Trecho:
· · · · ·
Na medida em que as mulheres, como grupo social, se movem e se projetam como agentes políticos e sociais, novas formas de agressões vão surgindo com o propósito firme e consciente de impô-las ao retorno, ou seja, àquele lugar de inferioridade, exclusão, estagnação e invisibilidade
Por Bianca Stella Azevedo Barroso, 25/07/2024 07h30
Se garantir o direito a defender direitos é tarefa difícil, ainda mais complexo se torna quando se fala na garantia dos direitos das mulheres. Porque não se trata apenas de dar efetividade ao que já foi conquistado, mas buscar novas formas de proteção e, o que é pior, impedir retrocesso.
Neste ponto, parafraseando Ângela Davis, dizemos que o direito das mulheres precisa de vigilância constante. Sim, é exaustivo. E não se pode pensar em descansar porque existem milhões de vidas femininas no mundo, e gerações vindouras que merecem viver sua humanidade de forma mais justa, menos inferiorizada e com ambiência para desenvolver suas potencialidades sem comprometer sua segurança simplesmente por existirem.
Não é preciso nos aprofundarmos em teorias feministas, sociais, históricas e antropológicas – sem desmerecer suas importâncias – para perceber como a violência contra a mulher embora antiga, se moderniza e se movimenta a fim de atingir um número cada vez um número maior delas.
Apenas no século XX, com a primeira conferência mundial sobre a mulher no México em 1975, as mulheres conseguiram se organizar globalmente para dar luz ao combate a discriminação, mobilizando a ONU para elaborar a Convenção sobre a Eliminação de todas as formas de Discriminação contra a Mulher – CEDAW (1979), e apenas em 1993 – já no final desse século – foi aprovada a Convenção Interamericana para Prevenir, Punir e Erradicar a Violência contra a Mulher – Convenção de Belém do Pará, aprovada 1994, pela OEA, pelo que podemos imaginar que foram pelo menos 19 séculos sob o império da discriminação, da violência legitimada, da opressão legalizada e da exclusão justificada por valores sociais e culturais em todo mundo.
· · · · ·
Seção de dados:
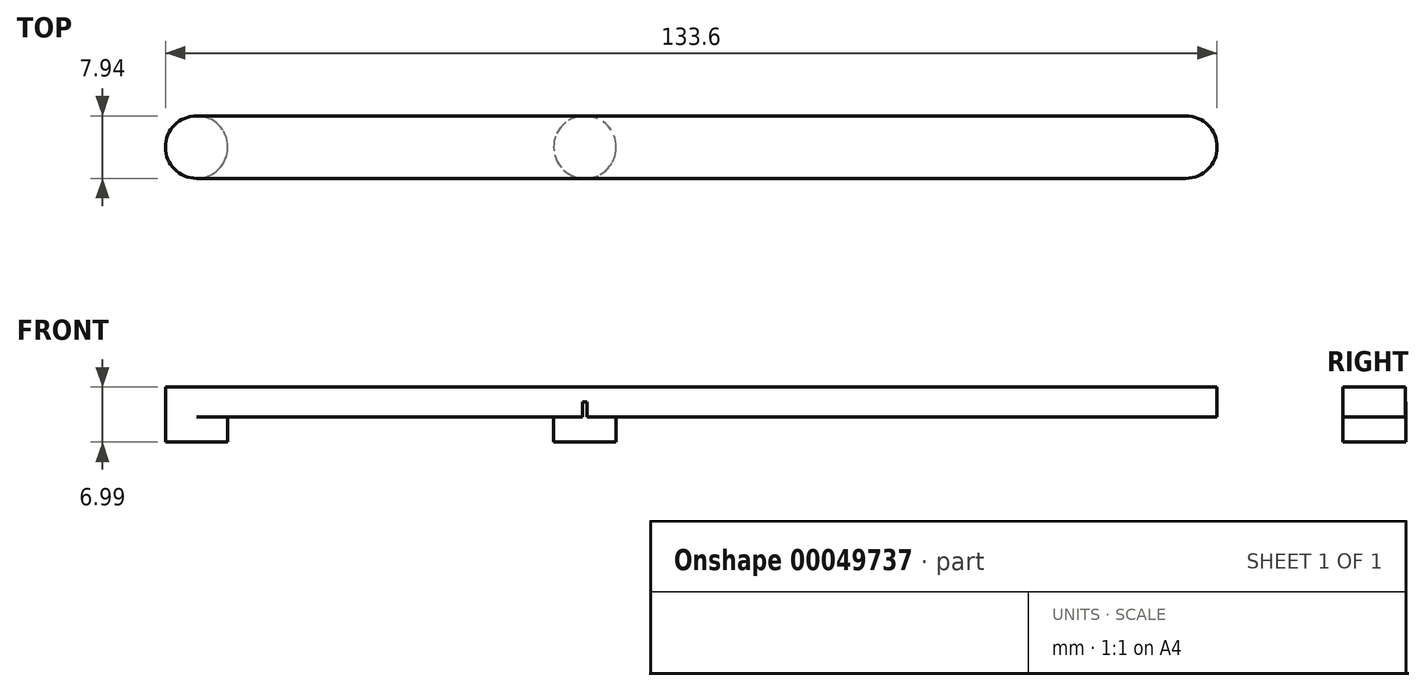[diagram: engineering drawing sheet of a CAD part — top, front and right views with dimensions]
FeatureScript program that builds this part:
annotation { "Feature Type Name" : "Feature", "Feature Type Description" : "" }
export const myFeature = defineFeature(function(context is Context, id is Id, definition is map)
    precondition{}
    {
        {
            var Q0;
            Q0=qCreatedBy(makeId("Top.planeOp"),FACE);
            var sketch = newSketch(context, id + "F0", { "sketchPlane" : qUnion([Q0])});
            skLineSegment(sketch, "E0.rect.bottom", {"start": v(-62.83, 3.96) * mm, "end": v(62.83, 3.96) * mm});
            skLineSegment(sketch, "E0.rect.top", {"start": v(-62.83, -3.96) * mm, "end": v(62.83, -3.96) * mm});
            skLineSegment(sketch, "E0.rect.left", {"start": v(-62.83, 3.96) * mm, "end": v(-62.83, -3.96) * mm});
            skLineSegment(sketch, "E0.rect.right", {"start": v(62.83, 3.96) * mm, "end": v(62.83, -3.96) * mm});
            skPoint(sketch, "E0.rect.middle", {"position": v(0, 0) * mm});
            skCircle(sketch, "E1", {"center": v(-62.83, 0) * mm, "radius": 3.96 * mm});
            skCircle(sketch, "E2", {"center": v(62.83, 0) * mm, "radius": 3.96 * mm});
            skSolve(sketch);
        }
        {
            var Q0;
            {var subQ1=sQuery(id+"F0.wireOp",EDGE,"E0.rect.left");Q0=makeQuery(id+"F0.imprint","IMPRINT",FACE,{"disambiguationData":[TD([[makeQuery(id+"F0.imprint","IMPRINT",EDGE,{"derivedFrom":subQ1}),-1.0]])]});}
            var Q1;
            {var subQ1=sQuery(id+"F0.wireOp",EDGE,"E0.rect.left");Q1=makeQuery(id+"F0.imprint","IMPRINT",FACE,{"disambiguationData":[TD([[makeQuery(id+"F0.imprint","IMPRINT",EDGE,{"derivedFrom":subQ1}),1.0]])]});}
            var Q2;
            {var subQ3=sQuery(id+"F0.wireOp",EDGE,"E0.rect.bottom");Q2=makeQuery(id+"F0.imprint","IMPRINT",FACE,{"disambiguationData":[TD([[makeQuery(id+"F0.imprint","IMPRINT",EDGE,{"derivedFrom":subQ3}),-1.0]])]});}
            var Q3;
            {var subQ1=sQuery(id+"F0.wireOp",EDGE,"E0.rect.right");Q3=makeQuery(id+"F0.imprint","IMPRINT",FACE,{"disambiguationData":[TD([[makeQuery(id+"F0.imprint","IMPRINT",EDGE,{"derivedFrom":subQ1}),-1.0]])]});}
            var Q4;
            {var subQ1=sQuery(id+"F0.wireOp",EDGE,"E0.rect.right");Q4=makeQuery(id+"F0.imprint","IMPRINT",FACE,{"disambiguationData":[TD([[makeQuery(id+"F0.imprint","IMPRINT",EDGE,{"derivedFrom":subQ1}),1.0]])]});}
            extrude(context, id + "F1", {"entities" : qUnion([Q0, Q1, Q2, Q3, Q4]), "depth" : 3.8 * mm, "symmetric" : true});
        }
        {
            var Q0;
            Q0=qCreatedBy(makeId("Top.planeOp"),FACE);
            var sketch = newSketch(context, id + "F2", { "sketchPlane" : qUnion([Q0])});
            skCircle(sketch, "E3", {"center": v(-13.5, 0) * mm, "radius": 3.97 * mm});
            skSolve(sketch);
        }
        {
            var Q0;
            Q0=makeQuery(id+"F2.imprint","IMPRINT",FACE,{"disambiguationData":[TD([[makeQuery(id+"F2.imprint","IMPRINT",EDGE,{"derivedFrom":sQuery(id+"F2.wireOp",EDGE,"E3")}),1.0]])]});
            var Q1;
            {var subQ1=sQuery(id+"F0.wireOp",EDGE,"E0.rect.left");Q1=makeQuery(id+"F0.imprint","IMPRINT",FACE,{"disambiguationData":[TD([[makeQuery(id+"F0.imprint","IMPRINT",EDGE,{"derivedFrom":subQ1}),1.0]])]});}
            var Q2;
            {var subQ1=sQuery(id+"F0.wireOp",EDGE,"E0.rect.left");Q2=makeQuery(id+"F0.imprint","IMPRINT",FACE,{"disambiguationData":[TD([[makeQuery(id+"F0.imprint","IMPRINT",EDGE,{"derivedFrom":subQ1}),-1.0]])]});}
            extrude(context, id + "F3", {"entities" : qUnion([Q0, Q1, Q2]), "operationType" : NewBodyOperationType.ADD, "oppositeDirection" : true, "depth" : 5.08 * mm});
        }
    });
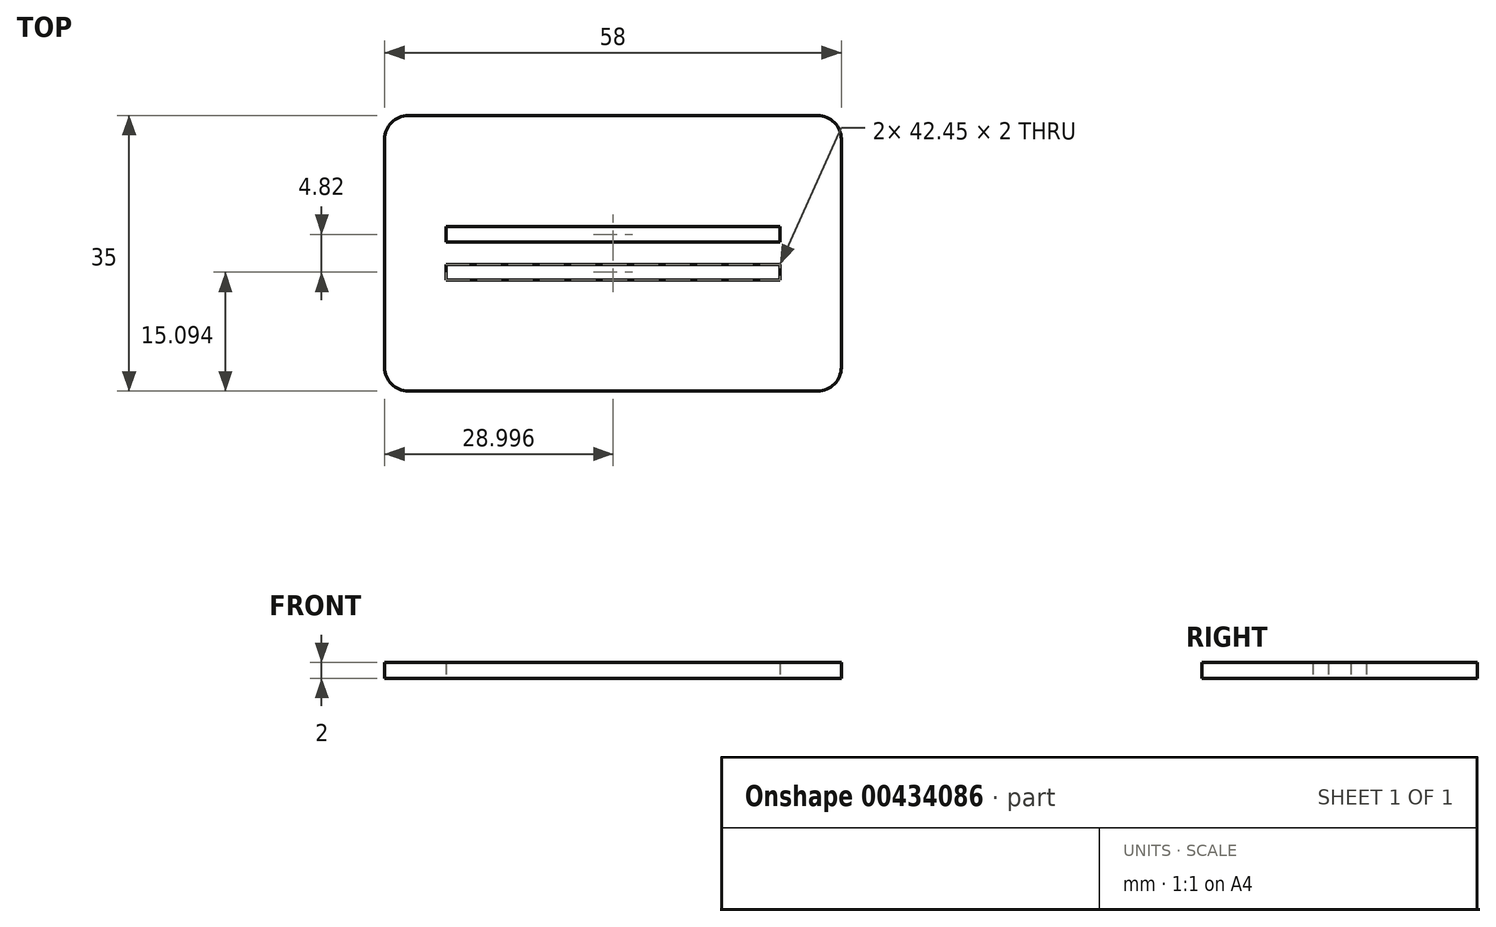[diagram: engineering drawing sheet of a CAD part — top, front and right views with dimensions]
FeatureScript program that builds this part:
annotation { "Feature Type Name" : "Feature", "Feature Type Description" : "" }
export const myFeature = defineFeature(function(context is Context, id is Id, definition is map)
    precondition{}
    {
        {
            var Q0;
            Q0=qCreatedBy(makeId("Top.planeOp"),FACE);
            var sketch = newSketch(context, id + "F0", { "sketchPlane" : qUnion([Q0])});
            skLineSegment(sketch, "E0.bottom", {"start": v(-65.71, 51.56) * mm, "end": v(-7.71, 51.56) * mm});
            skLineSegment(sketch, "E0.top", {"start": v(-65.71, 16.56) * mm, "end": v(-7.71, 16.56) * mm});
            skLineSegment(sketch, "E0.left", {"start": v(-65.71, 51.56) * mm, "end": v(-65.71, 16.56) * mm});
            skLineSegment(sketch, "E0.right", {"start": v(-7.71, 51.56) * mm, "end": v(-7.71, 16.56) * mm});
            skLineSegment(sketch, "E1", {"start": v(-81.04, 34.06) * mm, "end": v(-57.94, 34.06) * mm, "construction": true});
            skPoint(sketch, "E1.startSnap0", {"position": v(-65.71, 34.06) * mm});
            skLineSegment(sketch, "E2", {"start": v(-36.71, 62.88) * mm, "end": v(-36.71, 8.4) * mm, "construction": true});
            skPoint(sketch, "E2.startSnap0", {"position": v(-36.71, 51.56) * mm});
            skLineSegment(sketch, "E3.0", {"start": v(-81.04, 32.65) * mm, "end": v(7.2, 32.65) * mm, "construction": true});
            skLineSegment(sketch, "E4.0", {"start": v(-81.04, 35.47) * mm, "end": v(7.2, 35.47) * mm, "construction": true});
            skLineSegment(sketch, "E5", {"start": v(-57.94, 41.1) * mm, "end": v(-57.94, 35.47) * mm, "construction": true});
            skLineSegment(sketch, "E6.MirrorCS", {"start": v(-15.49, 41.1) * mm, "end": v(-15.49, 25.23) * mm, "construction": true});
            skLineSegment(sketch, "E7.bottom", {"start": v(-57.94, 35.47) * mm, "end": v(-15.49, 35.47) * mm, "construction": true});
            skLineSegment(sketch, "E7.top", {"start": v(-57.94, 37.47) * mm, "end": v(-15.49, 37.47) * mm, "construction": true});
            skLineSegment(sketch, "E7.left", {"start": v(-57.94, 35.47) * mm, "end": v(-57.94, 37.47) * mm, "construction": true});
            skLineSegment(sketch, "E7.right", {"start": v(-15.49, 35.47) * mm, "end": v(-15.49, 37.47) * mm, "construction": true});
            skLineSegment(sketch, "E8.top", {"start": v(-57.94, 32.65) * mm, "end": v(-15.49, 32.65) * mm});
            skLineSegment(sketch, "E8.right", {"start": v(-15.49, 34.06) * mm, "end": v(-15.49, 32.65) * mm});
            skLineSegment(sketch, "E9.bottom", {"start": v(-57.94, 37.47) * mm, "end": v(-15.49, 37.47) * mm});
            skLineSegment(sketch, "E9.top", {"start": v(-57.94, 35.47) * mm, "end": v(-15.49, 35.47) * mm});
            skLineSegment(sketch, "E9.left", {"start": v(-57.94, 37.47) * mm, "end": v(-57.94, 35.47) * mm});
            skLineSegment(sketch, "E9.right", {"start": v(-15.49, 37.47) * mm, "end": v(-15.49, 35.47) * mm});
            skLineSegment(sketch, "E10.trimOffspring", {"start": v(-15.49, 34.06) * mm, "end": v(7.2, 34.06) * mm, "construction": true});
            skLineSegment(sketch, "E11.trimOffspring", {"start": v(-57.94, 32.65) * mm, "end": v(-57.94, 25.23) * mm, "construction": true});
            skLineSegment(sketch, "E12.top", {"start": v(-57.94, 30.65) * mm, "end": v(-15.49, 30.65) * mm});
            skLineSegment(sketch, "E12.left", {"start": v(-57.94, 32.65) * mm, "end": v(-57.94, 30.65) * mm});
            skLineSegment(sketch, "E12.right", {"start": v(-15.49, 32.65) * mm, "end": v(-15.49, 30.65) * mm});
            skLineSegment(sketch, "E13", {"start": v(-57.94, 34.06) * mm, "end": v(-15.49, 34.06) * mm, "construction": true});
            skSolve(sketch);
        }
        {
            var Q0;
            Q0=makeQuery(id+"F0.imprint","IMPRINT",FACE,{"disambiguationData":[TD([[makeQuery(id+"F0.imprint","IMPRINT",EDGE,{"derivedFrom":sQuery(id+"F0.wireOp",EDGE,"E0.bottom")}),-1.0]])]});
            extrude(context, id + "F1", {"entities" : qUnion([Q0]), "depth" : 2 * mm, "offsetDistance" : 25 * mm});
        }
        {
            var Q0;
            Q0=makeQuery(id+"F1.opExtrude","SWEPT_EDGE",EDGE,{"disambiguationData":[OSD([sQuery(id+"F0.wireOp",EDGE,"E0.bottom"),sQuery(id+"F0.wireOp",EDGE,"E0.right")])]});
            var Q1;
            Q1=makeQuery(id+"F1.opExtrude","SWEPT_EDGE",EDGE,{"disambiguationData":[OSD([sQuery(id+"F0.wireOp",EDGE,"E0.top"),sQuery(id+"F0.wireOp",EDGE,"E0.left")])]});
            var Q2;
            Q2=makeQuery(id+"F1.opExtrude","SWEPT_EDGE",EDGE,{"disambiguationData":[OSD([sQuery(id+"F0.wireOp",EDGE,"E0.bottom"),sQuery(id+"F0.wireOp",EDGE,"E0.left")])]});
            var Q3;
            Q3=makeQuery(id+"F1.opExtrude","SWEPT_EDGE",EDGE,{"disambiguationData":[OSD([sQuery(id+"F0.wireOp",EDGE,"E0.top"),sQuery(id+"F0.wireOp",EDGE,"E0.right")])]});
            fillet(context, id + "F2", {"entities" : qUnion([Q0, Q1, Q2, Q3]), "radius" : 3 * mm, "tangentPropagation" : true, "allowEdgeOverflow" : false});
        }
    });
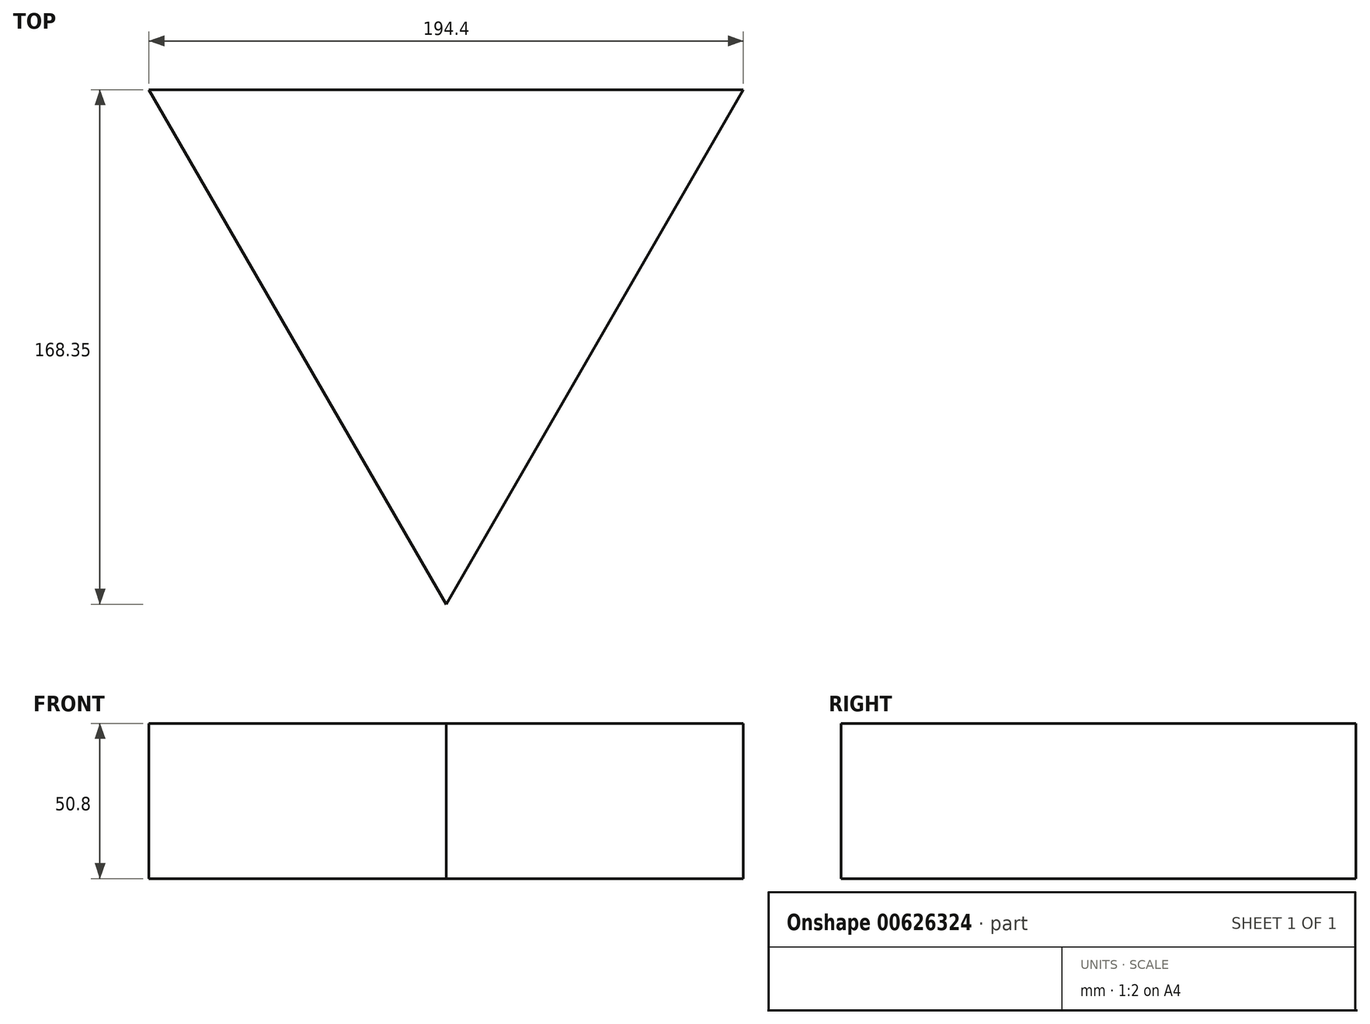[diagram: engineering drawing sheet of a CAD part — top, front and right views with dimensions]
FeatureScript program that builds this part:
annotation { "Feature Type Name" : "Feature", "Feature Type Description" : "" }
export const myFeature = defineFeature(function(context is Context, id is Id, definition is map)
    precondition{}
    {
        {
            var Q0;
            Q0=qCreatedBy(makeId("Top.planeOp"),FACE);
            var sketch = newSketch(context, id + "F0", { "sketchPlane" : qUnion([Q0])});
            skCircle(sketch, "E0.cCircle", {"center": v(0, 0) * mm, "radius": 56.12 * mm, "construction": true});
            skLineSegment(sketch, "E0.0", {"start": v(-97.2, 56.12) * mm, "end": v(97.2, 56.12) * mm});
            skLineSegment(sketch, "E0.1", {"start": v(97.2, 56.12) * mm, "end": v(0, -112.23) * mm});
            skLineSegment(sketch, "E0.2", {"start": v(0, -112.23) * mm, "end": v(-97.2, 56.12) * mm});
            skPoint(sketch, "E0.0.midPoint", {"position": v(0, 56.12) * mm});
            skSolve(sketch);
        }
        {
            var Q0;
            Q0=makeQuery(id+"F0.imprint","IMPRINT",FACE,{"disambiguationData":[TD([[makeQuery(id+"F0.imprint","IMPRINT",EDGE,{"derivedFrom":sQuery(id+"F0.wireOp",EDGE,"E0.0")}),-1.0]])]});
            extrude(context, id + "F1", {"entities" : qUnion([Q0]), "depth" : 50.8 * mm, "offsetDistance" : 25.4 * mm});
        }
    });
· · · · ·
Tarefa curta 1: De acordo com o trecho sobre os direitos das mulheres, em que ano e em que país aconteceu a primeira conferência mundial sobre a mulher?
Tarefa curta 2: Transcreva do trecho sobre os direitos das mulheres a parte que vai de "Neste ponto, parafraseando" até "número maior delas.", incluindo essas palavras.

Resposta certa 1: Em 1975, no México.

Resposta certa 2:
Neste ponto, parafraseando Ângela Davis, dizemos que o direito das mulheres precisa de vigilância constante. Sim, é exaustivo. E não se pode pensar em descansar porque existem milhões de vidas femininas no mundo, e gerações vindouras que merecem viver sua humanidade de forma mais justa, menos inferiorizada e com ambiência para desenvolver suas potencialidades sem comprometer sua segurança simplesmente por existirem.
Não é preciso nos aprofundarmos em teorias feministas, sociais, históricas e antropológicas – sem desmerecer suas importâncias – para perceber como a violência contra a mulher embora antiga, se moderniza e se movimenta a fim de atingir um número cada vez um número maior delas.